Dear President Eisgruber,

Over the past two years, students like myself have employed the privileges of expression, assembly, and dissent afforded us to address what we perceive to be shortcomings of this reputedly great institution. Your administration has acknowledged and accommodated these expressions of dissatisfaction to varying degrees; often, the progressive motion of Princeton toward a more inclusive community has been hindered by bureaucratic friction and the restraining forces of financial interest and the fear of political expression. However, because I am a student and lack the experience of being held accountable for an eminent university, I cannot, in good faith, deny you the benefit of the doubt. That said, I wish to convey a grievance that I hope you will have the humility to consider:

Princeton academics span a broad range of disciplines. Indeed, the scope of our critical scholastic gaze is so complete as to render the rare blind spots all the more shocking. I hardly believe that I am the first to bring this to your attention, but I feel compelled by my allegiance to our university’s mission to ask: why don’t we spend more time talking about dinosaurs?

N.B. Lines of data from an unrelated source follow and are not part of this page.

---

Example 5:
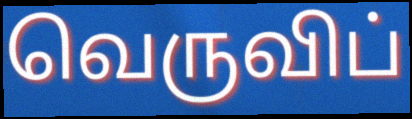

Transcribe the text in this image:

வெருவிப்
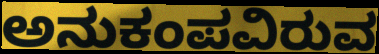
ಅನುಕಂಪವಿರುವ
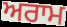
ਅਰਾਮ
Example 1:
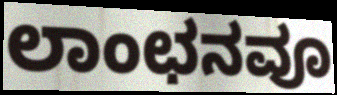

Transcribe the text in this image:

ಲಾಂಛನವೂ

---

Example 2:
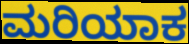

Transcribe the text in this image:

ಮರಿಯಾಕ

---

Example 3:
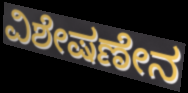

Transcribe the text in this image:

ವಿಶೇಷಣೇನ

Consider this: a species of reptiles walked the earth for 170 million years. These creatures varied in size, from the two-foot-long Compsognathus to the Argentinosaurus, which measured an impressive 130 feet from head to tail. Some of them flew, some of them swam, and a few of them were reputably canny enough to form an affectionate rapport with Chris Pratt. Dinosaurs are truly marvelous—and yet not a single class is dedicated to their study.

What’s the deal? A search for economics classes in the Fall 2017 semester yielded 47 results. Could we not spare just one econometrics seminar to revel in the sweeping majesty of the Sauropoda, or contemplate the keen intelligence of the Velociraptor? Does not the horror we encounter in the heart of Conrad’s Congo pale in comparison to the bristling maw of the Gigantosaurus carolinii?

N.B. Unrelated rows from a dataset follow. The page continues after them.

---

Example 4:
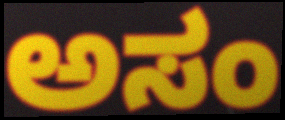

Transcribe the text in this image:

ಅಸಂ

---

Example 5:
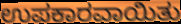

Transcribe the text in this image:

ಉಪಕಾರವಾಯಿತು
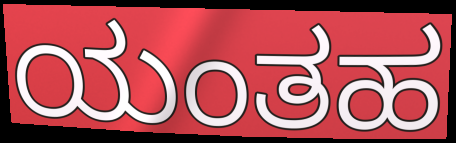
ಯಂತಹ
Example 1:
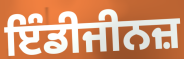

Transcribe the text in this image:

ਇੰਡੀਜੀਨਜ਼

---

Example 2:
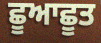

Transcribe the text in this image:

ਛੂਆਛੂਤ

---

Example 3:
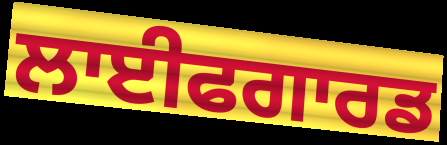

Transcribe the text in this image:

ਲਾਈਫਗਾਰਡ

My dismay is not entirely unfounded. The minds of my generation have been suffused with dinosaurs since before we could form sentences. My earliest memory is playing with a plastic brachiosaurus in the dry grass of my front yard. Like so many other Princeton students, the scaly skin of that sandbox sauropod was more familiar to my small hands than a pair of scissors, or even a box of crayons.

We even looked up to dinosaurs as role models. In The Land Before Time, I learned from Littlefoot, Ducky, and Spike that friendship transcends differences in body type or disposition. From Jurassic Park, I learned never to trust overzealous billionaires. And of course, I watched Barney; we all watched Barney. For years, we were led to believe that these noble creatures mattered.

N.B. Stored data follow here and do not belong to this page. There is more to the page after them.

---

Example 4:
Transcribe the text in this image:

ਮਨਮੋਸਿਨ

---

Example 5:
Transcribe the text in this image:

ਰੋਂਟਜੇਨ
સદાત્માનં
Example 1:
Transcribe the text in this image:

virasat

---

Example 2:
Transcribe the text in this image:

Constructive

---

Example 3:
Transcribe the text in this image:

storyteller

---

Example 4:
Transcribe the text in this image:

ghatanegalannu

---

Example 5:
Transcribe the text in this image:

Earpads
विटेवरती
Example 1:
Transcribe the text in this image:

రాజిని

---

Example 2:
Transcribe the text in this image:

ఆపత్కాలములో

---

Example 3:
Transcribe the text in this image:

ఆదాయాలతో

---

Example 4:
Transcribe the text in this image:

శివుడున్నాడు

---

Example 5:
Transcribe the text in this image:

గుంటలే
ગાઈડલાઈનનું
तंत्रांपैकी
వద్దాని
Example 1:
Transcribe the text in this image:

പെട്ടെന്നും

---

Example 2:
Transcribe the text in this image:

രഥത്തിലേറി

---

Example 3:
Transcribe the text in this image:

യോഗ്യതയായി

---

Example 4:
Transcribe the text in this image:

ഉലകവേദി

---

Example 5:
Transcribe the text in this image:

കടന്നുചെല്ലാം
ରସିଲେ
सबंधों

You can still make this right. The office of President affords you the unrivaled opportunity to point Princeton University in the right direction. Your administration has, in previous weeks, rejected student-led demands to dissociate the University from industries that violate human dignity on the grounds that such actions would be inappropriately political. Here you have it—an apolitical initiative. Worry not: you run no risk of being on the “wrong side” of Triassic prehistory.

Let us see more Hadrosaurids in Fine Hall. Let us feel the Diplodocus’ mighty bellow rattle the firmaments of East Pyne. In a time when your administration is under mounting pressure to decide the fate of this institution, I hope you will see this petition as an opportunity to give Princeton University the dignity its hallowed name deserves.